*** Opening of Text provided ***
It is a quiet morning. The sun is peeking behind the clouds, and for the most part, it is all grays and pinks outside my bedroom window. I am home alone on this blessed Sunday. I woke up twice, once around 7 and then again around 8:45, each time with a slight headache. I have discovered that my headaches are actually migraines, thus the reason why I have them regularly. They are cluster headaches, and they are mostly likely brought on due to stress and tension (in my neck and shoulders). It is a "no brainer," (no pun intended) really. My neck is in need of adjustment, and my shoulders, well, they are always tense and tight. I have lived this way for now on 30 years. It comes and goes, some days are better than others, but for the majority of my adult life, I have lived with chronic headache pain. It is my lot, I guess. I know I could do more about it, if I had more money, more insurance coverage, but for now and the foreseeable future, I can only live with it best I can. Still, the morning quietude is a blessing to me.
Charles H. Spurgeon once said, "Quietude, which some men cannot abide because it reveals their inward poverty, is as a place to the wise, for along its hallowed courts, the King, in his beauty, deigns to walk." When I think about this word, "quietude," my heart seems to settle, to agree, to accept the fact that there is a place where all the quells and the quashes of the world simmer down, they simply settle. "Quietude," which means "a state of stillness, calmness, and quiet in a person or place" (Dictionary.com), is a word that most clearly expresses what I feel inside. Yes, I feel this sense of quiet on the inside of my soul, and my outside, in my home right now, there is peace -- stillness, calmness and blessed quietness. This good day, I am in blissful quietude. I am settled, I am at peace, I have found my rest. In truth, I have found my "bliss."
Following Your Bliss
About five years ago, I worked for University of Phoenix, in downtown Tempe, AZ. I was an Enrollment Advisor, and I worked in Healthcare (Northeast) for almost 15 months. I enrolled students in nursing and healthcare programs, and while the job itself was not a good fit for me, the job was a blessing in so many ways.
First, it got me out of my home (literally and figuratively) every day, and eventually, the job provided steady income and a bank account filled with "extra" so that I could move into my very first home. I hated the commute from North Phoenix to Tempe, and I didn't like the job itself -- dialing students, leaving messages, and talking with them on the phone for 3-4-5 hours a day. But, the end result of that job made it possible for me to move forward in what I believed was the Lord's plan for my life, to establish me as my own person, and to give me a future that was filled with hope.
*** Close of Text provided ***
*** Opening of The data ***
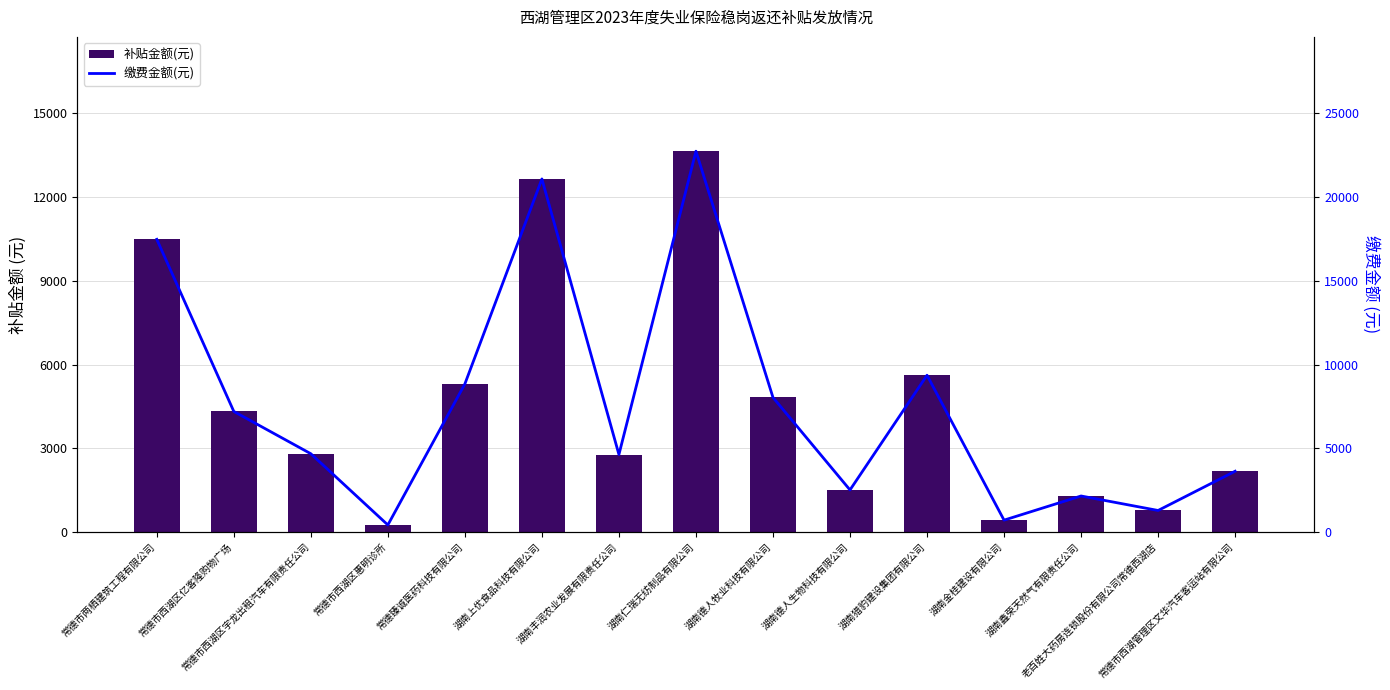

At how many categories does at least one series exceed 4948?

7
*** Close of The data ***
#### Assignment A
In the post on quietude, why does the writer call the Enrollment Advisor job a blessing even though it was not a good fit? Answer in one to three sentences.
#### Assignment B
Transcribe the part of the post on quietude from "Following Your Bliss" to "so many ways.", keeping every word and punctuation mark unchanged.

#### Your response A
The job got the writer out of the house every day, both literally and figuratively. It also provided steady income and extra savings that made it possible to move into a first home. That result let the writer move forward in what they believed was the Lord's plan: to become their own person and have a future filled with hope.

#### Your response B
Following Your Bliss
About five years ago, I worked for University of Phoenix, in downtown Tempe, AZ. I was an Enrollment Advisor, and I worked in Healthcare (Northeast) for almost 15 months. I enrolled students in nursing and healthcare programs, and while the job itself was not a good fit for me, the job was a blessing in so many ways.